Positive Thinking: Ignore the Trolls if You Want Success

When I first announced to my friends and family that I was determined to become self-employed, living the writing life, I was approximately 13 years old.

I’ll never forget my father’s reaction to my dream of becoming a published novelist.  A nuclear physicist with a PhD, my father has always based his decisions upon what he describes as “reality”—in other words, those things that are physically evident and therefore, can be safely cataloged as fact. 

Positive thinking, in my father’s opinion, makes one “feel good,” but positive thinking has no quantifiable impact on accomplishment.  My father, who was raised on the Puritan Work Ethic, insists that hard work and self-sacrifice are the keys to success, and that positive thought is merely imagination—the “mumbo jumbo” of the New Thought Movement.

About a week after I professed my ambition to become a published novelist, my ever-practical father returned home from work and handed me an IRS document. This document reported the average salaries of the most popular professions.  At the top of the list were the highest paying jobs; at the bottom of the list were the lowest paying ones. 

Without saying a word, my father pointed to the last entry in the report. “Writer” was listed as earning 7 cents per hour. 

The year was roughly 1975.


May all your dreams come true:  

even the ones the Trolls laughed at!


Since that time, I’ve met writers who are happy and successful. They’re focused on the New Thought Movement rather than the Puritan Work Ethic. With their encouragement, I began studying the Universal Law of Attraction and the power of positive thinking, reading such ground-breaking books as Think and Grow Rich by Napoleon Hill; You Can Heal Your Life by Louise L. Hay; Creative Visualization by Shakti Gawain, and You Can’t Afford the Luxury of a Negative Thought by Peter McWilliams. (See links, below)

As I educated myself in the New Thought Movement, I began to accept that the Puritan Work Ethic was not only making me miserable, it was limiting my ability to create the writing life that I’d always dreamed of. I came to believe that if hard work was the only criteria for accomplishing my writing goals, then I would have been a New York Times Bestseller by the age of 21. 

Still, something was missing. My goals were slow in coming even through I was focusing my Imagaination, practicing creative visualization, and engaging in positive thinking.

Last year, I met a man—a healer—who has performed miracles in public venues. He teaches his students (from heads of state, to professional athletes, to Hollywood celebrities, to authors like me) to consciously and deliberately focus the power of Imagination upon what they want, as opposed to what they don’t want. Whether we choose to embrace the concept or not, he says, our minds are powerful magnets. What we focus upon is attracted into our lives.  

He goes one step further, though. He has the courage to talk about the often unseen experience of “energy,” the subtle vibrations that exist in all animate and inanimate matter, even though many people aren’t sensitive enough, or aware enough, of such subtleties to recognize this energy in action.
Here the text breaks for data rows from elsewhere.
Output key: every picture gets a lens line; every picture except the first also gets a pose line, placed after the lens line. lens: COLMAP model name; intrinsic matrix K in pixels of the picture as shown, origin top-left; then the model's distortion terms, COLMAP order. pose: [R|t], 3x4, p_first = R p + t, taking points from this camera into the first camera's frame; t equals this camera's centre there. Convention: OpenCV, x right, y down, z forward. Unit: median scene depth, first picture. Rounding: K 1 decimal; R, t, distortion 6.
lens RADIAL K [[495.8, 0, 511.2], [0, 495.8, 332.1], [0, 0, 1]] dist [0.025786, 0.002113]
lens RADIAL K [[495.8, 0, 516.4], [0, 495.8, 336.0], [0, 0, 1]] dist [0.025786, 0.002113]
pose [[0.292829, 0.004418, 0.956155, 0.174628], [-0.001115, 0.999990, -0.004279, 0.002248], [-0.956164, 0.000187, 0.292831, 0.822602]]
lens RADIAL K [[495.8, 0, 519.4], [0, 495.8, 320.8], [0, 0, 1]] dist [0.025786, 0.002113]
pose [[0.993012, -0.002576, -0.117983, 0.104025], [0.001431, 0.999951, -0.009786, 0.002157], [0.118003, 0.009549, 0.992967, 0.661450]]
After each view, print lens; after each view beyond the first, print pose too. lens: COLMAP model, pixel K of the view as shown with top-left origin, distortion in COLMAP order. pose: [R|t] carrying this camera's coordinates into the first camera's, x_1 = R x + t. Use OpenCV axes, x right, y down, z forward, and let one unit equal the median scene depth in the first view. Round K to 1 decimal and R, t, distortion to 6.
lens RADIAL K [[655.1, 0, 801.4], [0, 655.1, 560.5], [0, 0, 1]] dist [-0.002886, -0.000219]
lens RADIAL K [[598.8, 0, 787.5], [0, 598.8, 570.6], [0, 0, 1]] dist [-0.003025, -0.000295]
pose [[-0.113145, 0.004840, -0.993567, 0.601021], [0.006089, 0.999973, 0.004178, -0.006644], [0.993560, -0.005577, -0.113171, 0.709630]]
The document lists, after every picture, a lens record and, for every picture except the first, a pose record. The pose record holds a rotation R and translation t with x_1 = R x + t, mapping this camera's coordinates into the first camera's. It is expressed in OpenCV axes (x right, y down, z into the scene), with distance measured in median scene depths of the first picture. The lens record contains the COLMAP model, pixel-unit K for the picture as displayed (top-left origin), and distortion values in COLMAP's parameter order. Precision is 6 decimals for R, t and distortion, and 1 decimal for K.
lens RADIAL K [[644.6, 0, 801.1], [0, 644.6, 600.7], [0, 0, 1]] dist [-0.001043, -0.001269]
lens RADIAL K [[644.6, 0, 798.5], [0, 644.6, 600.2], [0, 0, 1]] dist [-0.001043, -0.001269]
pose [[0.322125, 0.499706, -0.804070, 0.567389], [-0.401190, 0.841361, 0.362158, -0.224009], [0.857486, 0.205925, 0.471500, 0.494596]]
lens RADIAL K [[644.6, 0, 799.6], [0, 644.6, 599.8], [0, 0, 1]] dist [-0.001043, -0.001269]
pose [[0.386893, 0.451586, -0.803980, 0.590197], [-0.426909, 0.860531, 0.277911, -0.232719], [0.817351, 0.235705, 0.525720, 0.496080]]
As my healer friend and I were talking about the power of positive thinking and the Law of Attraction, he pointed out that if one always focuses upon what is physically evident (“the facts”), or if one accepts an existing circumstance as immutable (“reality”), then change cannot occur.  Healing and prosperity cannot be achieved.  Dreams cannot be made real.

“No one has more experience than a Writer at imagining a Reality into existence,” my friend encouraged me. “Believe what you want into form. Do it by taking action. Just one small step every day.” 

My healer friend has shown me that my positive thinking does change my personal energy.  That my positive thinking activates the Law of Attraction. That it brings me the opportunities that eluded me earlier in my writing life. 

Now the rest is up to me. Do I choose to recognize the new opportunity, or do I choose to use my Imagination in a negative way, letting fear blind me? Do I take action, or do I revert to the limiting beliefs that did not serve me earlier in my writing life?

It’s never to late to live your dreams! Get inspired! Focus your mind on positive outcomes! Allow your positive thinking to activate the Law of Attraction in your life.